Recorded data:
--- START ---

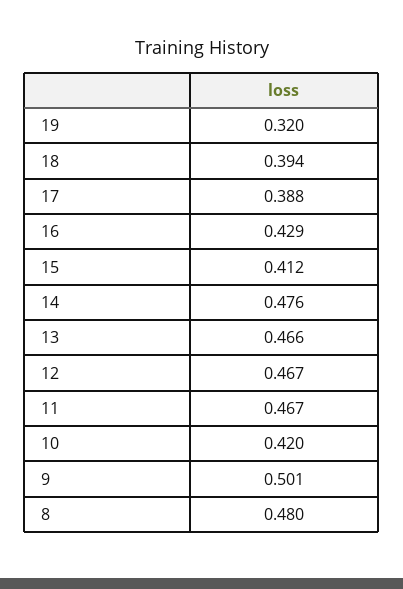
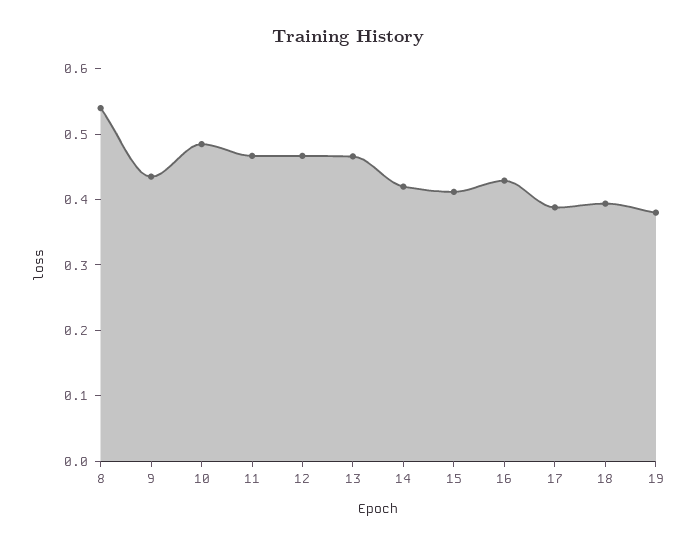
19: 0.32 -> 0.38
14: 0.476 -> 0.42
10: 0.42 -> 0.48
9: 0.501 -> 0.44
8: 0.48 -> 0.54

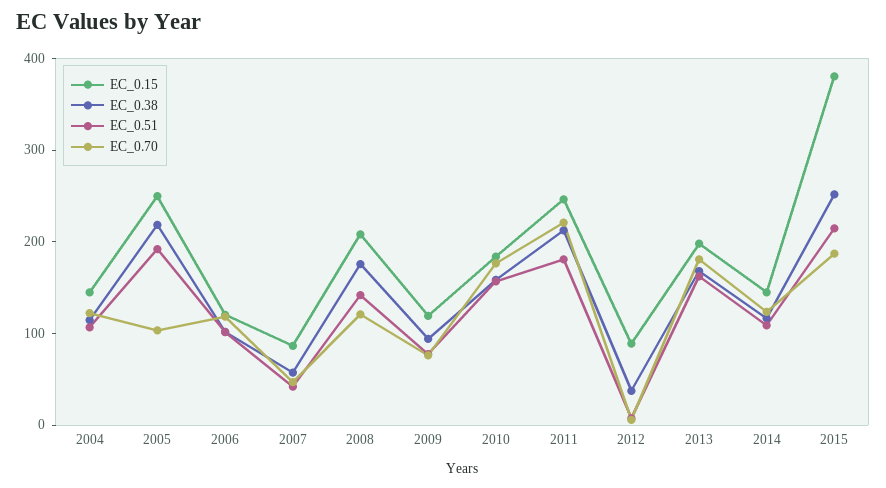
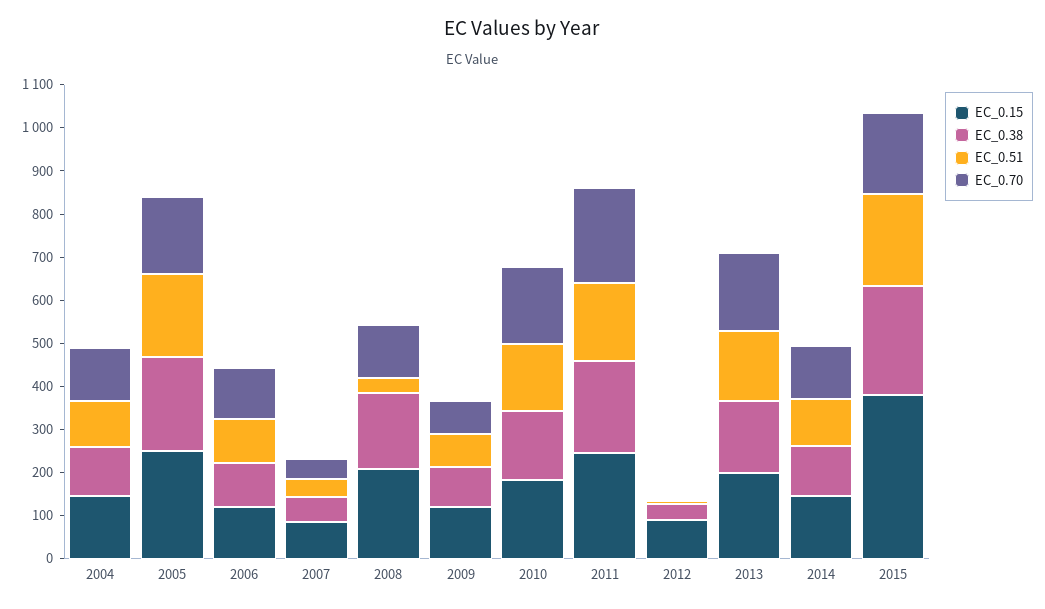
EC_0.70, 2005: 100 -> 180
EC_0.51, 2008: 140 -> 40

--- END ---
--- START ---

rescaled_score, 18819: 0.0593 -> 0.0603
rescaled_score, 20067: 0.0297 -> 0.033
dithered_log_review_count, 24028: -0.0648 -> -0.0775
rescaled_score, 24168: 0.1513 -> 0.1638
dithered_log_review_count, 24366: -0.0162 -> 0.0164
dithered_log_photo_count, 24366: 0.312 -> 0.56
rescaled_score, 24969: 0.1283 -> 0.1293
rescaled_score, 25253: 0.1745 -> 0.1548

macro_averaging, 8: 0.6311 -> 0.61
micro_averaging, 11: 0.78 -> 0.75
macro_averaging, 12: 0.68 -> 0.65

--- END ---

Assignment
Look above for the line with "rescaled_score, 24168: 0.1513 -> 0.1638" and the line with "macro_averaging, 12: 0.68 -> 0.65"; transcribe both and all lines in between, exactly, and nothing else.

Final answer
rescaled_score, 24168: 0.1513 -> 0.1638
dithered_log_review_count, 24366: -0.0162 -> 0.0164
dithered_log_photo_count, 24366: 0.312 -> 0.56
rescaled_score, 24969: 0.1283 -> 0.1293
rescaled_score, 25253: 0.1745 -> 0.1548

macro_averaging, 8: 0.6311 -> 0.61
micro_averaging, 11: 0.78 -> 0.75
macro_averaging, 12: 0.68 -> 0.65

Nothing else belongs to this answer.